Marianne : « Il y a autant de diverses espèces d’hommes qu’il y a de diverses espèces d’animaux », écrit La Fontaine… Recourir aux animaux pour décrire les comportements humains est une idée qui ne va pas de soi. Pourquoi Jean de La Fontaine sollicite-t-il le bestiaire ?

Pierre Campion : En effet, ce recours aux animaux pour décrire l’homme ne va nullement de soi. Nous, dans notre moment et dans notre culture la plus récente et la mieux partagée, par exemple au cinéma tout récemment avec le film Le Règne animal de Thomas Cailley, nous nous interrogeons sur les souffrances et les plaisirs des animaux, sur leurs droits et sur le degré de leur conscience, sur leur bonheur et sur leur être, autant dire sur leur genre d’humanité.
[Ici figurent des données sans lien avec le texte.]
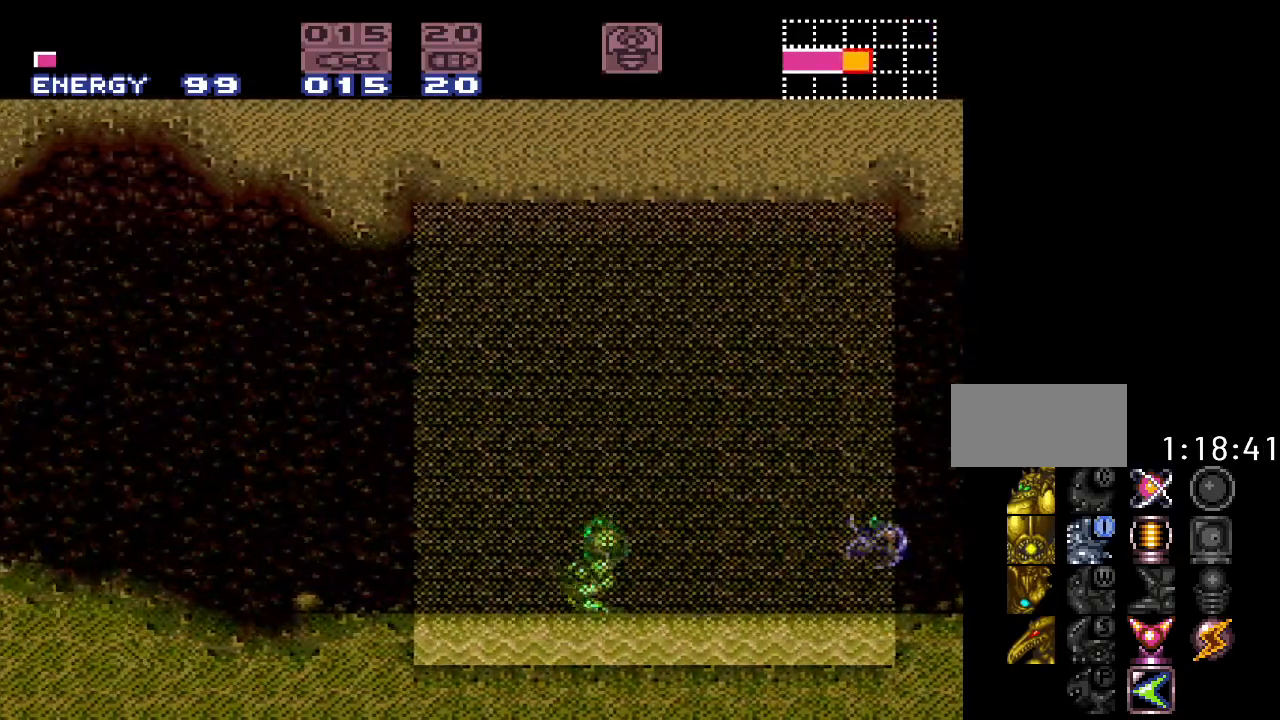
{"buttons": ["Y", "DPAD_LEFT"], "events": [[433, "B", "up"]]}
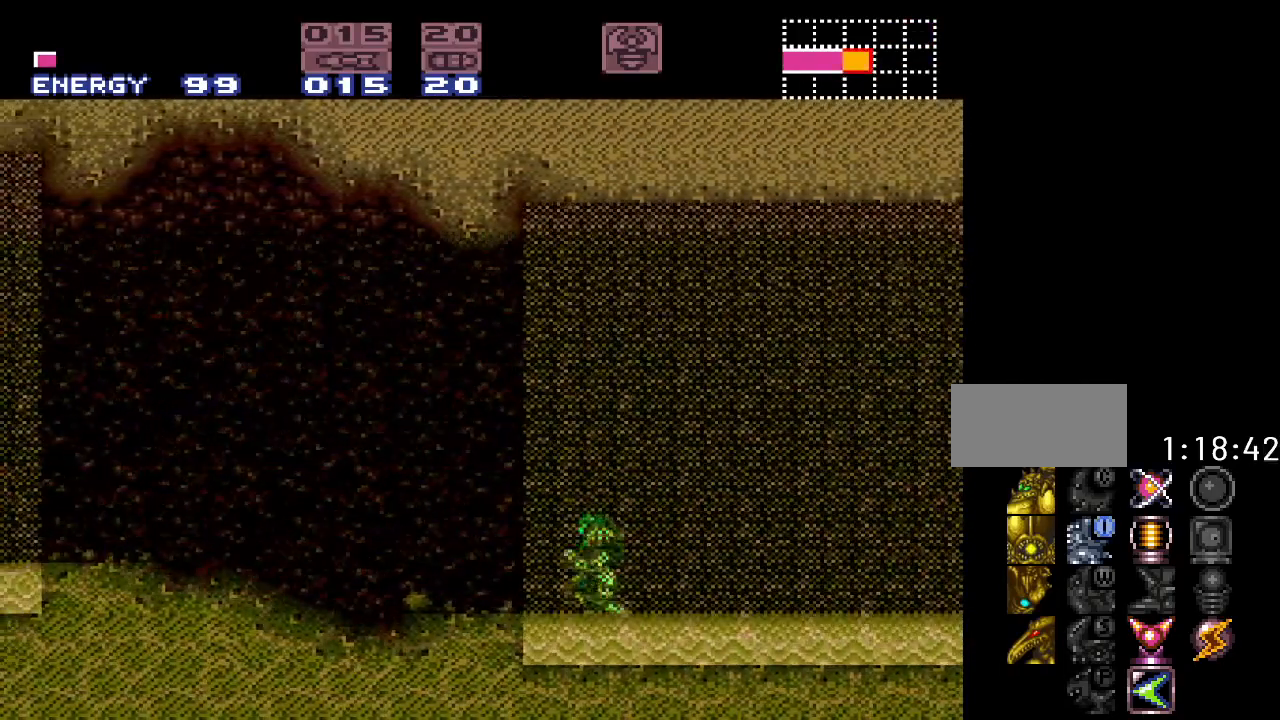
{"buttons": ["Y", "DPAD_LEFT"], "events": [[67, "B", "down"], [383, "B", "up"]]}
« Le drame de l'homme, c'est cette place centrale et dont il se montre si peu digne, aux yeux des animaux. » Au contraire, pour La Fontaine, le vrai problème (ou le vrai mystère) et le seul intéressant, c’est l’homme et, dans l’homme, le degré de son animalité. Alors, il donne la parole aux animaux pour commenter ou qualifier ou juger la sorte d’animalité de l’homme : qui peut, mieux que les animaux, mesurer le degré et le genre d’animalité de l’homme ? Pour dire ce que c’est que l’homme, ils sont, n’est-ce pas, les êtres les plus compétents et les mieux placés !

Quelles sont les sources ? De quel héritage référentiel se réclame La Fontaine ?

La Fontaine trouve la plupart de ses sujets dans l’héritage des anciens grecs (Ésope) et latins (Phèdre) mais aussi dans les histoires inépuisables et séduisantes de l’Orient. Surtout, il emprunte sa vision du monde à la philosophie épicurienne de l’Antiquité, dont le dernier relais, dans son temps à lui, est le philosophe provençal Pierre Gassendi (1592-1655). Dans son Discours à Mme de la Sablière, il y a donc une critique explicite de Descartes et des premiers cartésiens qu’il voit à présent en pleine ascension, et qu’il n’aime pas.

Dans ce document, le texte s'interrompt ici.